Improving Food Security Through Capacity Building

Lilian Ndungu, Agriculture and Food Security Lead for SERVIR’s Eastern and Southern Africa hub, wears many hats. On any given day, she may go into the field in Kenya to collect data, consult with high-level government officials on the co-development of services that improve food security, or head into the office to work on advocacy, technical program development, and training programs.

More than half of the working population in the region works in agriculture in some capacity, mainly on small, family-run farms. Most of these farms are not irrigated and instead rely on rain, making them especially vulnerable to changes in climate and water availability.

With the right information, farmers and local governments can be proactive rather than reactive in their response to these challenges, and in doing so, improve food security. It is this information that Ndungu and SERVIR aim to provide. The Regional Centre for Mapping of Resources for Development (RCMRD) in Kenya, which hosts SERVIR’s Eastern and Southern Africa hub, helps bridge data and science with decision makers to support decision making processes that reduce risk.

“One project that has had an impact on food security in East Africa is our crop monitoring project,” Ndungu said. “Crop monitors are web-based portals that make it easy for non-technical people to access observational tools that incorporate satellite and ground data in order to make better agricultural decisions.”

Ndungu has lead the integration of these crop monitoring tools, developed by NASA Harvest researchers at the University of Maryland in close partnership with agricultural experts of the GEOGLAM Crop Monitor initiative, into crop monitor systems in Kenya, Rwanda and Ethiopia.

The tools – which incorporate satellite data on vegetation conditions, soil moisture, rainfall, and land use – produce localized maps of where plants are growing and how healthy they are. They can also indicate where and to what extent drought conditions may become problematic.

While the crop monitors are a success story, getting to the point where tools and services like this are widely implemented and sustainable – which is the ultimate goal –takes time.

“It takes a high level of engagement. You cannot just call someone in the government today and then call again in six months and expect to have made progress,” Ndungu said. “But through consistent communication and consultation, often over several years, you end up co-creating something that meets their needs and the buy-in and commitment to make it happen.”

In some areas, the SERVIR Eastern and Southern Africa hub is also working to get satellite and crop health data incorporated into crop insurance programs. Rather than having to inspect farms in person, stakeholders can assess the health of farms – and quickly identify areas in need of financial assistance – without needing to send staff into the field. In Kenya, this little bit of automation has already reduced the cost of providing crop insurance by 70%.

The Lower Mekong Basin

Nearly 5,000 miles away, in Southeast Asia’s Lower Mekong Basin, food security and economic prosperity are largely contingent on a crop dubbed “white gold” by farmers: rice. In 2020 alone, the region – which includes Cambodia, Laos, Thailand, Myanmar and Vietnam – exported $6.8 billion worth of it.

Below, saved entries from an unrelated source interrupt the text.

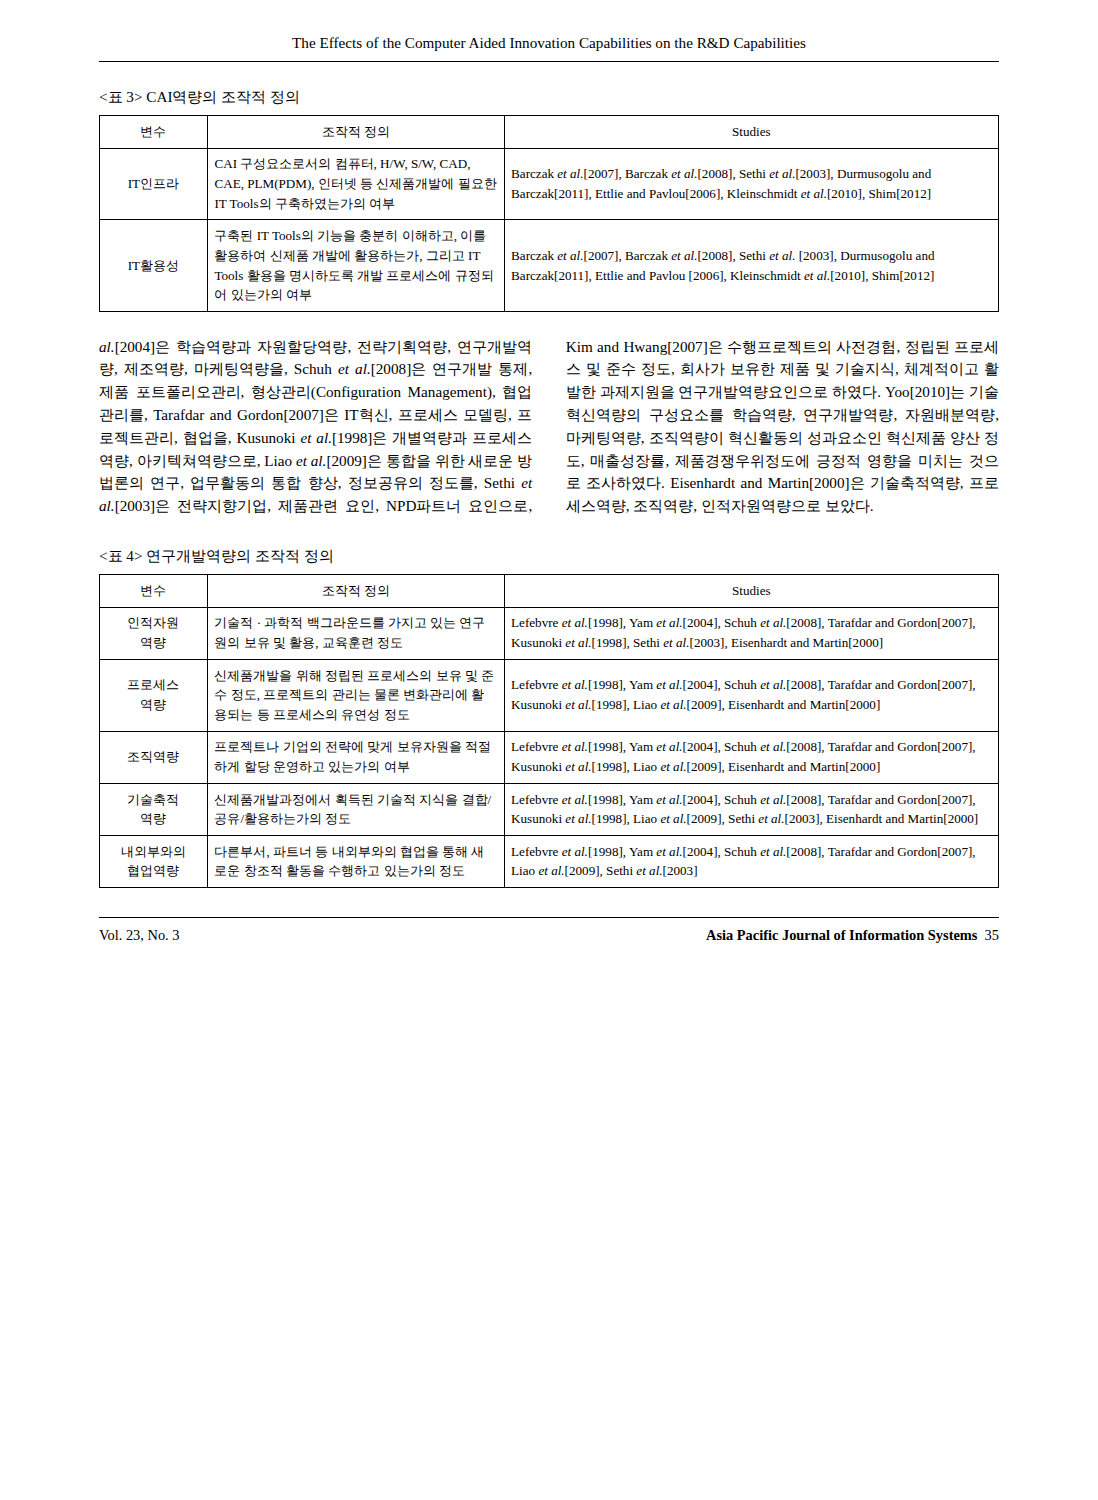The Effects of the Computer Aided Innovation Capabilities on the R&D Capabilities
<표 3> CAI역량의 조작적 정의
| 변수 | 조작적 정의 | Studies |
| --- | --- | --- |
| IT인프라 | CAI 구성요소로서의 컴퓨터, H/W, S/W, CAD, CAE, PLM(PDM), 인터넷 등 신제품개발에 필요한 IT Tools의 구축하였는가의 여부 | Barczak et al. [2007], Barczak et al. [2008], Sethi et al. [2003], Durmusogolu and Barczak[2011], Ettlie and Pavlou[2006], Kleinschmidt et al. [2010], Shim[2012] |
| IT활용성 | 구축된 IT Tools의 기능을 충분히 이해하고, 이를 활용하여 신제품 개발에 활용하는가, 그리고 IT Tools 활용을 명시하도록 개발 프로세스에 규정되어 있는가의 여부 | Barczak et al. [2007], Barczak et al. [2008], Sethi et al. [2003], Durmusogolu and Barczak[2011], Ettlie and Pavlou [2006], Kleinschmidt et al. [2010], Shim[2012] |
al.[2004]은 학습역량과 자원할당역량, 전략기획역량, 연구개발역량, 제조역량, 마케팅역량을, Schuh et al.[2008]은 연구개발 통제, 제품 포트폴리오관리, 형상관리(Configuration Management), 협업관리를, Tarafdar and Gordon[2007]은 IT혁신, 프로세스 모델링, 프로젝트관리, 협업을, Kusunoki et al.[1998]은 개별역량과 프로세스역량, 아키텍쳐역량으로, Liao et al.[2009]은 통합을 위한 새로운 방법론의 연구, 업무활동의 통합 향상, 정보공유의 정도를, Sethi et al.[2003]은 전략지향기업, 제품관련 요인, NPD파트너 요인으로, Kim and Hwang[2007]은 수행프로젝트의 사전경험, 정립된 프로세스 및 준수 정도, 회사가 보유한 제품 및 기술지식, 체계적이고 활발한 과제지원을 연구개발역량요인으로 하였다. Yoo[2010]는 기술혁신역량의 구성요소를 학습역량, 연구개발역량, 자원배분역량, 마케팅역량, 조직역량이 혁신활동의 성과요소인 혁신제품 양산 정도, 매출성장률, 제품경쟁우위정도에 긍정적 영향을 미치는 것으로 조사하였다. Eisenhardt and Martin[2000]은 기술축적역량, 프로세스역량, 조직역량, 인적자원역량으로 보았다.
<표 4> 연구개발역량의 조작적 정의
| 변수 | 조작적 정의 | Studies |
| --- | --- | --- |
| 인적자원 역량 | 기술적 · 과학적 백그라운드를 가지고 있는 연구원의 보유 및 활용, 교육훈련 정도 | Lefebvre et al. [1998], Yam et al. [2004], Schuh et al. [2008], Tarafdar and Gordon[2007], Kusunoki et al. [1998], Sethi et al. [2003], Eisenhardt and Martin[2000] |
| 프로세스 역량 | 신제품개발을 위해 정립된 프로세스의 보유 및 준수 정도, 프로젝트의 관리는 물론 변화관리에 활용되는 등 프로세스의 유연성 정도 | Lefebvre et al. [1998], Yam et al. [2004], Schuh et al. [2008], Tarafdar and Gordon[2007], Kusunoki et al. [1998], Liao et al. [2009], Eisenhardt and Martin[2000] |
| 조직역량 | 프로젝트나 기업의 전략에 맞게 보유자원을 적절하게 할당 운영하고 있는가의 여부 | Lefebvre et al. [1998], Yam et al. [2004], Schuh et al. [2008], Tarafdar and Gordon[2007], Kusunoki et al. [1998], Liao et al. [2009], Eisenhardt and Martin[2000] |
| 기술축적 역량 | 신제품개발과정에서 획득된 기술적 지식을 결합/공유/활용하는가의 정도 | Lefebvre et al. [1998], Yam et al. [2004], Schuh et al. [2008], Tarafdar and Gordon[2007], Kusunoki et al. [1998], Liao et al. [2009], Sethi et al. [2003], Eisenhardt and Martin[2000] |
| 내외부와의 협업역량 | 다른부서, 파트너 등 내외부와의 협업을 통해 새로운 창조적 활동을 수행하고 있는가의 정도 | Lefebvre et al. [1998], Yam et al. [2004], Schuh et al. [2008], Tarafdar and Gordon[2007], Liao et al. [2009], Sethi et al. [2003] |
Vol. 23, No. 3 Asia Pacific Journal of Information Systems 35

“Rice is a very water-intensive crop. You need lots of water to grow it,” said Susantha Jayasinghe, Agriculture and Food Security Lead for SERVIR’s Mekong hub, hosted at the Asian Disaster Preparedness Center in Thailand. “What we learned from the countries and agencies working closely on agriculture and food security in the region is that they didn’t have a good information system to monitor and forecast drought and water availability, so this is where we began.”

Working closely with the Mekong River Commission (MRC) and other regional and national partners, SERVIR-Mekong brought together satellite imagery, ground-based measurements, and local expertise to produce water resource maps, drought forecasts, and other online data resources. These products help the MRC and other agencies prepare for and respond effectively to drought. They’re available at the regional level in several Lower Mekong countries and at the provincial level in Vietnam.